Description of the task
Only the number is wanted: how many lines of the data contain "FRITZING"?

Saved entries:
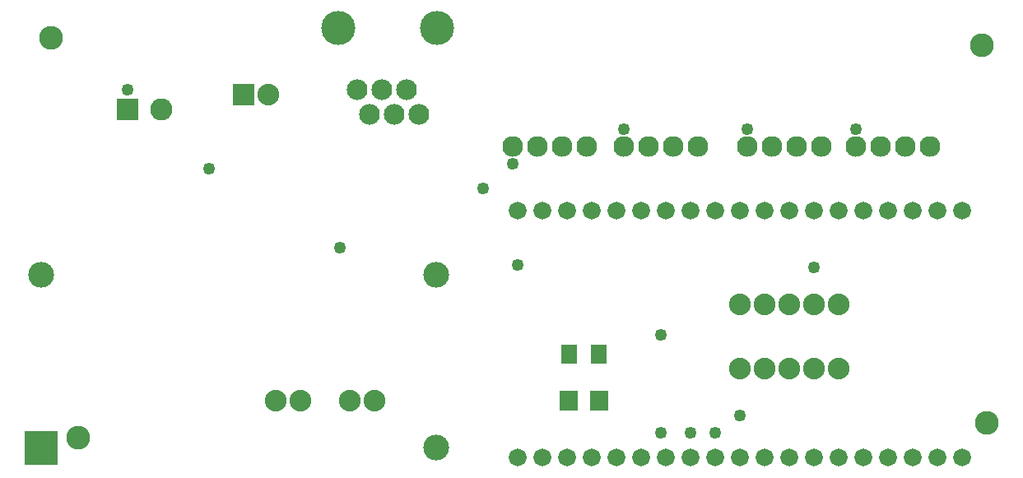
<source format=gbs>
G04 MADE WITH FRITZING*
G04 WWW.FRITZING.ORG*
G04 DOUBLE SIDED*
G04 HOLES PLATED*
G04 CONTOUR ON CENTER OF CONTOUR VECTOR*
%ASAXBY*%
%FSLAX23Y23*%
%MOIN*%
%OFA0B0*%
%SFA1.0B1.0*%
%ADD10C,0.072000*%
%ADD11C,0.049370*%
%ADD12C,0.104488*%
%ADD13C,0.088000*%
%ADD14C,0.096614*%
%ADD15C,0.090000*%
%ADD16C,0.084000*%
%ADD17C,0.138000*%
%ADD18C,0.083889*%
%ADD19R,0.072992X0.084803*%
%ADD20R,0.010189X0.010189*%
%ADD21R,0.090000X0.090000*%
%ADD22R,0.088000X0.088000*%
%ADD23C,0.010000*%
%ADD24R,0.001000X0.001000*%
%LNMASK0*%
G90*
G70*
G54D10*
X2335Y88D03*
X2435Y88D03*
X2535Y88D03*
X2635Y88D03*
X2735Y88D03*
X2835Y88D03*
X2935Y88D03*
X3035Y88D03*
X3135Y88D03*
X3235Y88D03*
X3335Y88D03*
X3435Y88D03*
X3535Y88D03*
X3635Y88D03*
X3735Y88D03*
X3835Y88D03*
X2036Y88D03*
X2135Y88D03*
X2235Y88D03*
X2335Y1088D03*
X2435Y1088D03*
X2535Y1088D03*
X2635Y1088D03*
X2735Y1088D03*
X2835Y1088D03*
X2935Y1088D03*
X3035Y1088D03*
X3135Y1088D03*
X3235Y1088D03*
X3335Y1088D03*
X3435Y1088D03*
X3535Y1088D03*
X3635Y1088D03*
X3735Y1088D03*
X3835Y1088D03*
X2035Y1088D03*
X2135Y1088D03*
X2235Y1088D03*
G54D11*
X1895Y1178D03*
X1315Y938D03*
X3235Y858D03*
X2035Y868D03*
X2835Y188D03*
X2935Y258D03*
X2735Y188D03*
X2615Y188D03*
X2616Y587D03*
G54D12*
X105Y128D03*
X105Y828D03*
X1705Y828D03*
X1705Y128D03*
X105Y128D03*
X105Y828D03*
X1705Y828D03*
X1705Y128D03*
G54D11*
X3405Y1418D03*
X2965Y1418D03*
X2465Y1418D03*
X2015Y1278D03*
X455Y1578D03*
X785Y1258D03*
G54D13*
X1055Y318D03*
X1155Y318D03*
X1355Y318D03*
X1455Y318D03*
G54D14*
X3935Y228D03*
X255Y168D03*
X145Y1788D03*
X3915Y1758D03*
G54D15*
X455Y1498D03*
X593Y1498D03*
G54D16*
X1635Y1478D03*
X1585Y1578D03*
X1535Y1478D03*
X1485Y1578D03*
X1435Y1478D03*
X1385Y1578D03*
G54D17*
X1710Y1828D03*
X1310Y1828D03*
G54D13*
X925Y1558D03*
X1025Y1558D03*
X3335Y708D03*
X3235Y708D03*
X3135Y708D03*
X3035Y708D03*
X2935Y708D03*
X3335Y708D03*
X3235Y708D03*
X3135Y708D03*
X3035Y708D03*
X2935Y708D03*
X3335Y448D03*
X3235Y448D03*
X3135Y448D03*
X3035Y448D03*
X2935Y448D03*
X3335Y448D03*
X3235Y448D03*
X3135Y448D03*
X3035Y448D03*
X2935Y448D03*
G54D18*
X3405Y1348D03*
X3505Y1348D03*
X3605Y1348D03*
X3705Y1348D03*
X2965Y1348D03*
X3065Y1348D03*
X3165Y1348D03*
X3265Y1348D03*
X2465Y1348D03*
X2565Y1348D03*
X2665Y1348D03*
X2765Y1348D03*
X2015Y1348D03*
X2115Y1348D03*
X2215Y1348D03*
X2315Y1348D03*
G54D19*
X2243Y318D03*
X2365Y318D03*
G54D20*
X1705Y80D03*
X1705Y80D03*
G54D21*
X455Y1498D03*
G54D22*
X925Y1558D03*
G54D23*
G36*
X2211Y470D02*
X2211Y545D01*
X2274Y545D01*
X2274Y470D01*
X2211Y470D01*
G37*
D02*
G36*
X2333Y470D02*
X2333Y545D01*
X2396Y545D01*
X2396Y470D01*
X2333Y470D01*
G37*
D02*
G54D24*
X38Y196D02*
X173Y196D01*
X38Y195D02*
X173Y195D01*
X38Y194D02*
X173Y194D01*
X38Y193D02*
X173Y193D01*
X38Y192D02*
X173Y192D01*
X38Y191D02*
X173Y191D01*
X38Y190D02*
X173Y190D01*
X38Y189D02*
X173Y189D01*
X38Y188D02*
X173Y188D01*
X38Y187D02*
X173Y187D01*
X38Y186D02*
X173Y186D01*
X38Y185D02*
X173Y185D01*
X38Y184D02*
X173Y184D01*
X38Y183D02*
X173Y183D01*
X38Y182D02*
X173Y182D01*
X38Y181D02*
X173Y181D01*
X38Y180D02*
X173Y180D01*
X38Y179D02*
X173Y179D01*
X38Y178D02*
X173Y178D01*
X38Y177D02*
X173Y177D01*
X38Y176D02*
X173Y176D01*
X38Y175D02*
X173Y175D01*
X38Y174D02*
X173Y174D01*
X38Y173D02*
X173Y173D01*
X38Y172D02*
X173Y172D01*
X38Y171D02*
X173Y171D01*
X38Y170D02*
X173Y170D01*
X38Y169D02*
X173Y169D01*
X38Y168D02*
X173Y168D01*
X38Y167D02*
X173Y167D01*
X38Y166D02*
X173Y166D01*
X38Y165D02*
X173Y165D01*
X38Y164D02*
X173Y164D01*
X38Y163D02*
X173Y163D01*
X38Y162D02*
X173Y162D01*
X38Y161D02*
X173Y161D01*
X38Y160D02*
X173Y160D01*
X38Y159D02*
X173Y159D01*
X38Y158D02*
X173Y158D01*
X38Y157D02*
X173Y157D01*
X38Y156D02*
X173Y156D01*
X38Y155D02*
X173Y155D01*
X38Y154D02*
X173Y154D01*
X38Y153D02*
X173Y153D01*
X38Y152D02*
X173Y152D01*
X38Y151D02*
X173Y151D01*
X38Y150D02*
X173Y150D01*
X38Y149D02*
X173Y149D01*
X38Y148D02*
X173Y148D01*
X38Y147D02*
X173Y147D01*
X38Y146D02*
X173Y146D01*
X38Y145D02*
X173Y145D01*
X38Y144D02*
X173Y144D01*
X38Y143D02*
X173Y143D01*
X38Y142D02*
X173Y142D01*
X38Y141D02*
X173Y141D01*
X38Y140D02*
X173Y140D01*
X38Y139D02*
X173Y139D01*
X38Y138D02*
X173Y138D01*
X38Y137D02*
X173Y137D01*
X38Y136D02*
X173Y136D01*
X38Y135D02*
X173Y135D01*
X38Y134D02*
X173Y134D01*
X38Y133D02*
X173Y133D01*
X38Y132D02*
X173Y132D01*
X38Y131D02*
X173Y131D01*
X38Y130D02*
X173Y130D01*
X38Y129D02*
X173Y129D01*
X38Y128D02*
X104Y128D01*
X107Y128D02*
X173Y128D01*
X38Y127D02*
X173Y127D01*
X38Y126D02*
X173Y126D01*
X38Y125D02*
X173Y125D01*
X38Y124D02*
X173Y124D01*
X38Y123D02*
X173Y123D01*
X38Y122D02*
X173Y122D01*
X38Y121D02*
X173Y121D01*
X38Y120D02*
X173Y120D01*
X38Y119D02*
X173Y119D01*
X38Y118D02*
X173Y118D01*
X38Y117D02*
X173Y117D01*
X38Y116D02*
X173Y116D01*
X38Y115D02*
X173Y115D01*
X38Y114D02*
X173Y114D01*
X38Y113D02*
X173Y113D01*
X38Y112D02*
X173Y112D01*
X38Y111D02*
X173Y111D01*
X38Y110D02*
X173Y110D01*
X38Y109D02*
X173Y109D01*
X38Y108D02*
X173Y108D01*
X38Y107D02*
X173Y107D01*
X38Y106D02*
X173Y106D01*
X38Y105D02*
X173Y105D01*
X38Y104D02*
X173Y104D01*
X38Y103D02*
X173Y103D01*
X38Y102D02*
X173Y102D01*
X38Y101D02*
X173Y101D01*
X38Y100D02*
X173Y100D01*
X38Y99D02*
X173Y99D01*
X38Y98D02*
X173Y98D01*
X38Y97D02*
X173Y97D01*
X38Y96D02*
X173Y96D01*
X38Y95D02*
X173Y95D01*
X38Y94D02*
X173Y94D01*
X38Y93D02*
X173Y93D01*
X38Y92D02*
X173Y92D01*
X38Y91D02*
X173Y91D01*
X38Y90D02*
X173Y90D01*
X38Y89D02*
X173Y89D01*
X38Y88D02*
X173Y88D01*
X38Y87D02*
X173Y87D01*
X38Y86D02*
X173Y86D01*
X38Y85D02*
X173Y85D01*
X38Y84D02*
X173Y84D01*
X38Y83D02*
X173Y83D01*
X38Y82D02*
X173Y82D01*
X38Y81D02*
X173Y81D01*
X38Y80D02*
X173Y80D01*
X38Y79D02*
X173Y79D01*
X38Y78D02*
X173Y78D01*
X38Y77D02*
X173Y77D01*
X38Y76D02*
X173Y76D01*
X38Y75D02*
X173Y75D01*
X38Y74D02*
X173Y74D01*
X38Y73D02*
X173Y73D01*
X38Y72D02*
X173Y72D01*
X38Y71D02*
X173Y71D01*
X38Y70D02*
X173Y70D01*
X38Y69D02*
X173Y69D01*
X38Y68D02*
X173Y68D01*
X38Y67D02*
X173Y67D01*
X38Y66D02*
X173Y66D01*
X38Y65D02*
X173Y65D01*
X38Y64D02*
X173Y64D01*
X38Y63D02*
X173Y63D01*
X38Y62D02*
X173Y62D01*
X38Y61D02*
X173Y61D01*
D02*
G04 End of Mask0*
M02*
</source>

Exercise output
2